Pressure needed to compress iron to double the density? What is the pressure needed to compress iron to twice its density? (with "its density" meaning solid iron at room temperature and atmospheric pressure, reference 7.874 g/cm³ from Google. )
 A: According to PRL, v.88 (2002), 235502-1, the required pressure is 10-20Mbar (see their Fig. 4). They used laser-driven shock waves. 
A: It is difficult to calculate such properties accurately.  The standard technique is density functional theory, which is as much an art of approximation as science.  I am not qualified to speak to experimental techniques involving sudden compression, but they are of obvious interest to designers of nuclear weapons.
Geophysical models are informative because they can to some extent be validated by seismology.  Even the huge pressure at the center of the Earth is not quite enough to double the density.  The density there is estimated at 13.1 g/cm³, the pressure 364 GPa, and the bulk modulus 1425 GPa.  

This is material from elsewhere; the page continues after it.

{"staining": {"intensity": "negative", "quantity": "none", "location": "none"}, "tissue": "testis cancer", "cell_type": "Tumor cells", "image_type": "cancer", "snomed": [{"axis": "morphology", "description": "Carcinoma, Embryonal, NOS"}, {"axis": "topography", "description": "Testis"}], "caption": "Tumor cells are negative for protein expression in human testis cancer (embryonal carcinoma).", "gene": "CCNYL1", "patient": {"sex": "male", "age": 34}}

A fit to data over the limited range of densities (only 2.5%) and pressures (10%) in the inner core suggests that the bulk modulus varies as $K\propto {{P}^{0.60}}$.   Using $dP=K\ d(\ln \rho )$ to extrapolate 20% in density, you might estimate P = 810 GPa when $\rho $ = 15.75 g/cm3.  
Caveat:  The extrapolation is clearly far out on a limb and shouldn't be trusted.  Naive power-law extrapolations are shaky.  $P\sim {{\rho }^{x}}$ would obviously break down at low pressure.